● **Saved entries**:
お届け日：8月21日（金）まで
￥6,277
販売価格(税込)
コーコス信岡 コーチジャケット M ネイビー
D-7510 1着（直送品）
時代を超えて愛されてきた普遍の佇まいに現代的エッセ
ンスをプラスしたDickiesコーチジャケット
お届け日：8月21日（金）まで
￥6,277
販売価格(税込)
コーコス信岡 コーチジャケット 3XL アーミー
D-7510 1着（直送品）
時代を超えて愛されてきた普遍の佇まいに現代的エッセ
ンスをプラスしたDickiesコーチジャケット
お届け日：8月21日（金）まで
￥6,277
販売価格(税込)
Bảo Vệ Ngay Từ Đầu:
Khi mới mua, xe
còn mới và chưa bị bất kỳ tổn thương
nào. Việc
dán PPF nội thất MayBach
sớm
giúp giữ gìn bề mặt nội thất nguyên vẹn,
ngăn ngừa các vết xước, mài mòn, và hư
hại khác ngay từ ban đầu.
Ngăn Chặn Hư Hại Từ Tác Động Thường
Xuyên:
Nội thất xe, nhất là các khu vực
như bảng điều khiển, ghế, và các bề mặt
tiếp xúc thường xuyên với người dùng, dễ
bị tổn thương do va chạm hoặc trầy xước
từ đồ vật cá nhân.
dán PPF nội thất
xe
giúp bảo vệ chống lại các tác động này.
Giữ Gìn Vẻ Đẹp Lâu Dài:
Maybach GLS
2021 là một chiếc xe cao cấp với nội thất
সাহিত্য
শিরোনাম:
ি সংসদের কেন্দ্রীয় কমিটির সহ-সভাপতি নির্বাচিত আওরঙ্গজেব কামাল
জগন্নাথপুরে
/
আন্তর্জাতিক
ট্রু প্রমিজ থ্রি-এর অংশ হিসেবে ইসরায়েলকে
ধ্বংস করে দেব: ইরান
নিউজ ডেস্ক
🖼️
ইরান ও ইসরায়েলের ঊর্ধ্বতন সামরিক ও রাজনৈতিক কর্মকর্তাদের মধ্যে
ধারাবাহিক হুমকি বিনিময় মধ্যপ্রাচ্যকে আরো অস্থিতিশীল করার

● **Problem to solve**: Retype, exactly as shown, the lines from the one with "জগন্নাথপুরে" through the end of the records.

● **Response to the exercise**:
জগন্নাথপুরে
/
আন্তর্জাতিক
ট্রু প্রমিজ থ্রি-এর অংশ হিসেবে ইসরায়েলকে
ধ্বংস করে দেব: ইরান
নিউজ ডেস্ক
🖼️
ইরান ও ইসরায়েলের ঊর্ধ্বতন সামরিক ও রাজনৈতিক কর্মকর্তাদের মধ্যে
ধারাবাহিক হুমকি বিনিময় মধ্যপ্রাচ্যকে আরো অস্থিতিশীল করার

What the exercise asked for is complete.